This sentiment is repeated in his tweets, though he often deletes them.

However, I am certain that the whole story was a ploy for whales to hide behind. But again, what do I know.

[1] https://twitter.com/michaeljburry/status/1357528669271388160

1 comments

I think you're right. Maybe WSB pushed the price initially up to like $38 or whatever on low volume. Then the big players entered, because the narrative was right, price got pushed way up, retail bought more in a maniac frenzy around $300 and big players exited.

The idea that Robinhood users can move markets is kinda silly. It's been told again and again for 6-9 months now. But a back of the napkin calculation shows that it's not very plausible: Even if 100 million Americans put their $1,200 stimulus check into stocks, that'd be only $120 billion, which isn't that much of the daily volume of the stock market. And most of them probably don't sell/trade on a daily basis, they rather baghold TSLA, AAPL and then a bit of GME.

Robinhood users move markets because they generate “free” publicity literally worth billions, not because of the volume of their transactions.

The excitement generated towards a stock, the momentum they build, is almost invaluable even if just for a few days, no matter your business or the price of your stock. Money can’t buy that.

# [Required work]
Resume the discussion of how Robinhood users and WallStreetBets affected the GameStop share price, starting right after its last sentence.

# [Data under study]
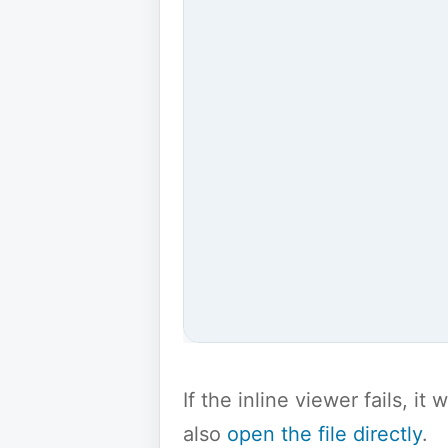
If the inline viewer fails, i
also
open the file directly
.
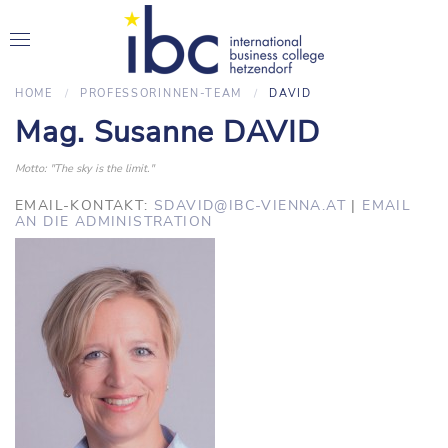
HOME
PROFESSORINNEN-TEAM
DAVID
Mag. Susanne DAVID
Motto: "The sky is the limit."
EMAIL-KONTAKT:
SDAVID@IBC-VIENNA.AT
|
EMAIL
AN DIE ADMINISTRATION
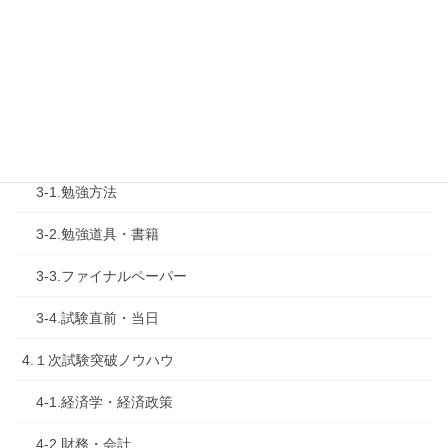
2.診断士試験を知る
2-1.合格体験記
2-2.試験制度
3.試験対策
3-1.勉強方法
3-2.勉強道具・書籍
3-3.ファイナルペーパー
3-4.試験直前・当日
4.１次試験突破ノウハウ
4-1.経済学・経済政策
4-2.財務・会計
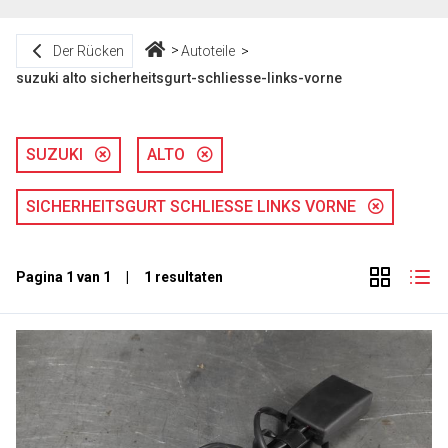
Der Rücken
Autoteile
suzuki alto sicherheitsgurt-schliesse-links-vorne
SUZUKI
ALTO
SICHERHEITSGURT SCHLIESSE LINKS VORNE
Pagina 1 van 1 | 1 resultaten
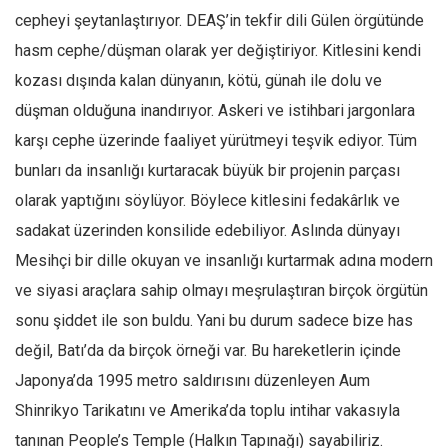
cepheyi şeytanlaştırıyor. DEAŞ’in tekfir dili Gülen örgütünde
hasm cephe/düşman olarak yer değiştiriyor. Kitlesini kendi
kozası dışında kalan dünyanın, kötü, günah ile dolu ve
düşman olduğuna inandırıyor. Askeri ve istihbari jargonlara
karşı cephe üzerinde faaliyet yürütmeyi teşvik ediyor. Tüm
bunları da insanlığı kurtaracak büyük bir projenin parçası
olarak yaptığını söylüyor. Böylece kitlesini fedakârlık ve
sadakat üzerinden konsilide edebiliyor. Aslında dünyayı
Mesihçi bir dille okuyan ve insanlığı kurtarmak adına modern
ve siyasi araçlara sahip olmayı meşrulaştıran birçok örgütün
sonu şiddet ile son buldu. Yani bu durum sadece bize has
değil, Batı’da da birçok örneği var. Bu hareketlerin içinde
Japonya’da 1995 metro saldırısını düzenleyen Aum
Shinrikyo Tarikatını ve Amerika’da toplu intihar vakasıyla
tanınan People’s Temple (Halkın Tapınağı) sayabiliriz.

# [Response area]
Yes, but my point is: is it so unlikely that big players see the sentiment, hop on the train and actually drive up the price instead of retail?
I think you over estimate the liquidity at spot prices. If you tried to buy 120$ billion dollars of stocks in one day you will cause price changes. Now imagine if that was concentrated in the Robinhood top 100?
You're right, prices is affected by lower volume, especially in smaller stocks like GME. But I don't assume that $120 billion was all spend in a single day on a single stock.

> Now imagine if that was concentrated in the Robinhood top 100?

Well, probably not evenly distributed. Most goes to the top ten, most probably to AAPL, TSLA, FB, MSFT and other big names. I just wonder: once invested, do people actively trade all the time to cause so much volume?